* [EXERCISE PROMPT] Can you return the text of each item below line for line, with no changes?

•••

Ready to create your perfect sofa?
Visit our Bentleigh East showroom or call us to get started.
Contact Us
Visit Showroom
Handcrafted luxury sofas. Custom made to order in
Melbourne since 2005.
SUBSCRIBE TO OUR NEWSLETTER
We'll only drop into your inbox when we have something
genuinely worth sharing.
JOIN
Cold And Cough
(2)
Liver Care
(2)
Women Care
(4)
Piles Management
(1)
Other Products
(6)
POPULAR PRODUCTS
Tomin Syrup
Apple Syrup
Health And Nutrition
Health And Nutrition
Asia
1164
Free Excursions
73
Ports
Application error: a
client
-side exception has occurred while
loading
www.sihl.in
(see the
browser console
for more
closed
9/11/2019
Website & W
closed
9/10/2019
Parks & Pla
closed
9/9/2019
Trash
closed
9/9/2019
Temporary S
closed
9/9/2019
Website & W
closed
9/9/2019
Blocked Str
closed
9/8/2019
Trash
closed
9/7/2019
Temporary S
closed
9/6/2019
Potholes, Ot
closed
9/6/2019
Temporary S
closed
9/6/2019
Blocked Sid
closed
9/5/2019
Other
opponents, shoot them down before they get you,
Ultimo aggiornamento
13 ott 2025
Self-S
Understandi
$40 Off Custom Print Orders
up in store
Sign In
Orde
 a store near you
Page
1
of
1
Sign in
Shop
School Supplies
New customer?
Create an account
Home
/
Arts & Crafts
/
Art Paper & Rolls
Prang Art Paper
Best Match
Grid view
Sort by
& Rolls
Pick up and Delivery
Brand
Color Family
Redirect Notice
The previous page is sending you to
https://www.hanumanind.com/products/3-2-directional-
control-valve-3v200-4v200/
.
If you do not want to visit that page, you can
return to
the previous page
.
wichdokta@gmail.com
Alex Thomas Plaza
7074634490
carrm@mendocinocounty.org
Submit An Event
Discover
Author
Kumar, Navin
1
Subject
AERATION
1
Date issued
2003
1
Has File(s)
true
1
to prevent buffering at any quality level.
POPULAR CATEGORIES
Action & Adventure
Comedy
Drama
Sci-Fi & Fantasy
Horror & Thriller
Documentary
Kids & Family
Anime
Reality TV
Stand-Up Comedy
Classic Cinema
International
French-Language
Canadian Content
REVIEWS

•••

* [EXERCISE SOLUTION]
Ready to create your perfect sofa?
Visit our Bentleigh East showroom or call us to get started.
Contact Us
Visit Showroom
Handcrafted luxury sofas. Custom made to order in
Melbourne since 2005.
SUBSCRIBE TO OUR NEWSLETTER
We'll only drop into your inbox when we have something
genuinely worth sharing.
JOIN
Cold And Cough
(2)
Liver Care
(2)
Women Care
(4)
Piles Management
(1)
Other Products
(6)
POPULAR PRODUCTS
Tomin Syrup
Apple Syrup
Health And Nutrition
Health And Nutrition
Asia
1164
Free Excursions
73
Ports
Application error: a
client
-side exception has occurred while
loading
www.sihl.in
(see the
browser console
for more
closed
9/11/2019
Website & W
closed
9/10/2019
Parks & Pla
closed
9/9/2019
Trash
closed
9/9/2019
Temporary S
closed
9/9/2019
Website & W
closed
9/9/2019
Blocked Str
closed
9/8/2019
Trash
closed
9/7/2019
Temporary S
closed
9/6/2019
Potholes, Ot
closed
9/6/2019
Temporary S
closed
9/6/2019
Blocked Sid
closed
9/5/2019
Other
opponents, shoot them down before they get you,
Ultimo aggiornamento
13 ott 2025
Self-S
Understandi
$40 Off Custom Print Orders
up in store
Sign In
Orde
 a store near you
Page
1
of
1
Sign in
Shop
School Supplies
New customer?
Create an account
Home
/
Arts & Crafts
/
Art Paper & Rolls
Prang Art Paper
Best Match
Grid view
Sort by
& Rolls
Pick up and Delivery
Brand
Color Family
Redirect Notice
The previous page is sending you to
https://www.hanumanind.com/products/3-2-directional-
control-valve-3v200-4v200/
.
If you do not want to visit that page, you can
return to
the previous page
.
wichdokta@gmail.com
Alex Thomas Plaza
7074634490
carrm@mendocinocounty.org
Submit An Event
Discover
Author
Kumar, Navin
1
Subject
AERATION
1
Date issued
2003
1
Has File(s)
true
1
to prevent buffering at any quality level.
POPULAR CATEGORIES
Action & Adventure
Comedy
Drama
Sci-Fi & Fantasy
Horror & Thriller
Documentary
Kids & Family
Anime
Reality TV
Stand-Up Comedy
Classic Cinema
International
French-Language
Canadian Content
REVIEWS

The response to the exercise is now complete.